A soft market is a market that has more potential sellers than buyers. The term soft market is most frequently applied to the insurance industry, where it can also be contrasted to a hard market. The term can also be applied to other markets where a lack of buyers relative to sellers puts downward pressure on prices. A soft market can describe an entire industry, such as the retail market, or a specific asset, such as lumber. This is often referred to as a buyer’s market, as the purchasers hold much of the power in negotiations.

A soft market has more sellers than buyers and low prices.
Sellers compete among themselves to provide goods and services to buyers.
A prolonged soft market in multiple industries can lead to a recession.

A soft market is a market where demand is decreasing or buyers are exiting the market. This creates a temporary state of disequilibrium where sellers compete more for buyers and buyers have relatively more bargaining power. This puts downward pressure on prices and can lead to rapid drops in prices as sellers compete to find buyers.

The soft market will persist until supply and demand are brought into a new balance, or equilibrium, once prices fall sufficiently. A soft market involves a temporary market surplus until prices adjust. Once buyers and sellers adjust their price offers and expectations lower, some suppliers may leave the market, and more buyers will be willing to buy, thus eliminating the surplus and ending the soft market.

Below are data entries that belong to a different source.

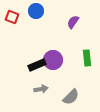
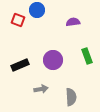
blue circle: moved 1 px right, 1 px up
red square: moved 6 px right, 3 px down
purple semicircle: rotated 48 degrees clockwise
green rectangle: moved 2 px up; rotated 14 degrees counterclockwise
black rectangle: moved 17 px left
gray semicircle: rotated 48 degrees counterclockwise
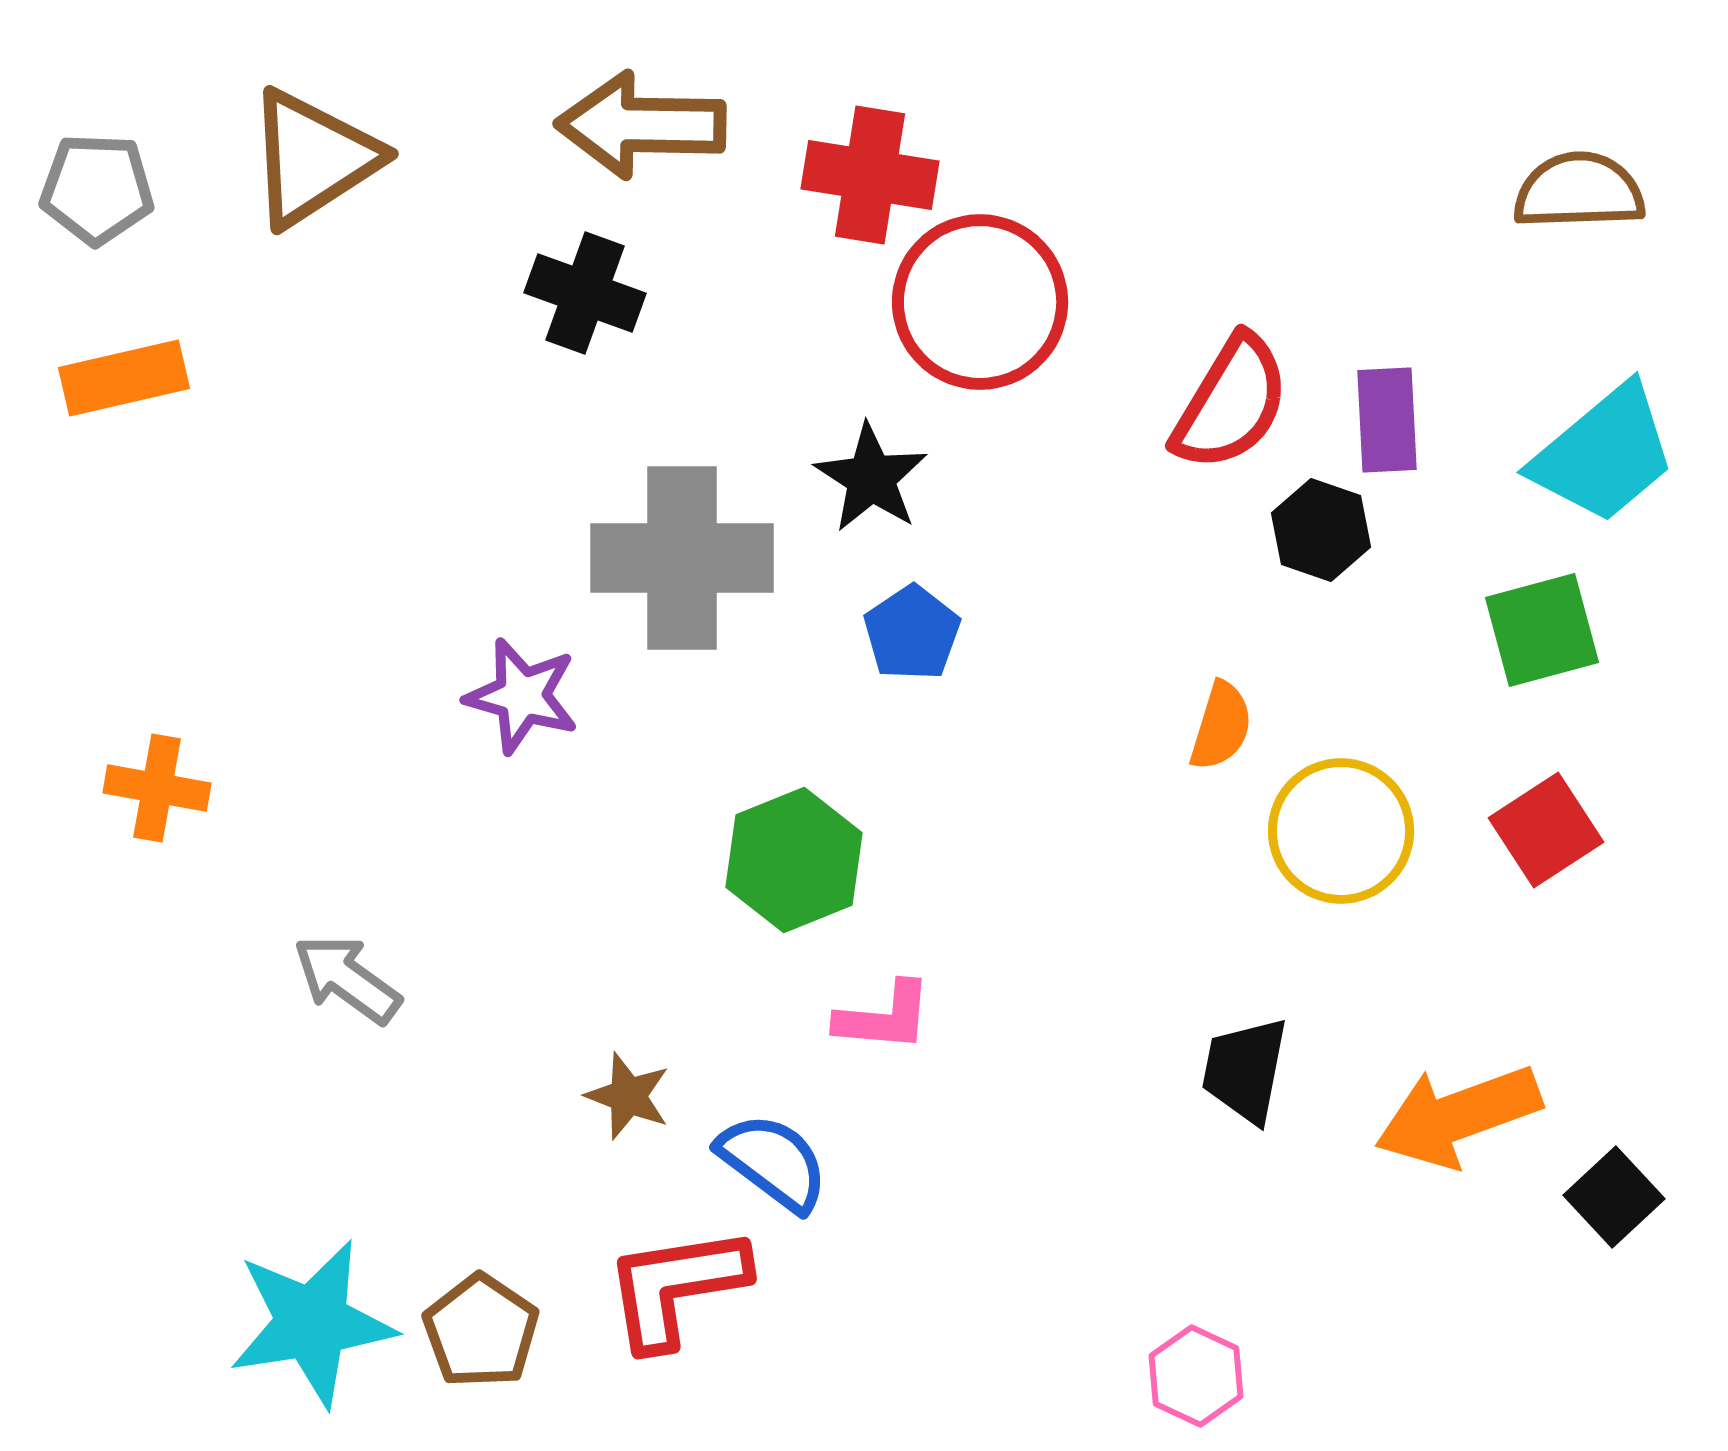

For example, assume that 20 houses are put up for sale and 15 possible buyers enter the market. Five of these houses will not be sold, a surplus, assuming each buyer purchases one house. This forces the 20 house sellers to compete on price to attract a buyer. These sellers will either lower their asking prices or decide to exit the market by waiting to sell their house at a later date.

As prices fall, more buyers may enter the market. Some suppliers could even switch roles from seller to buyer if prices fall sufficiently. Once this process plays out, the number of homes offered for sale will once again just meet the number of homes buyers want to purchase, with no surplus left over, and the market price will stabilize at a new equilibrium, ending the soft market.

Different industries may experience distinct effects from their respective soft markets. If the insurance industry faces a soft market, for instance, insurers may have to offer lower premium rates, make underwriting easier by diminishing the criteria, and offer expanded coverage to attract customers who are shopping around.

The opposite of a soft market in the insurance industry is a hard market. The latter is characterized by competition among buyers and low fund availability among insurance companies. Thus, insurance companies tend to be selective about who they will provide insurance to and generally avoid high-risk cases.

If a soft market occurs among auto dealers, prices for cars may drop, along with the requirements needed to qualify for financing. Dealers may try to make up the difference on their narrower margins through higher volume sales. Lower prices due to soft markets means more customers might go shopping for a vehicle.

In almost every case or type of soft market, the seller must look for ways to remain competitive among their peers. Prolonged soft markets can lead to numerous negative effects on sellers in an industry. Products and services may be drastically discounted due to plummeting demand, which, in turn, can affect commissions and salaries and have a ripple effect on related markets.

Industries can also suffer long-term effects if soft markets last for extended periods. Businesses may face lost earnings that force them to lay off staff or close operations because of unsustainable revenue and earnings rates. Scaling back a business or exiting a market may bring the market back toward equilibrium, but it can be painful for the business that has to make the cuts.

On the other hand, soft markets for some goods, businesses, and industries are beneficial to the buyers, who may be consumers or other businesses. The seller’s loss is the buyer’s gain.

A soft market in one industry may even be offset by a hard market somewhere else, as buyers’ preferences over which goods to spend their money on shift from one market to another. If multiple industries are struck simultaneously with soft markets, there may be broader issues about the fundamentals of the economy. A widespread downturn could be developing that leads to stalled activity or a recession.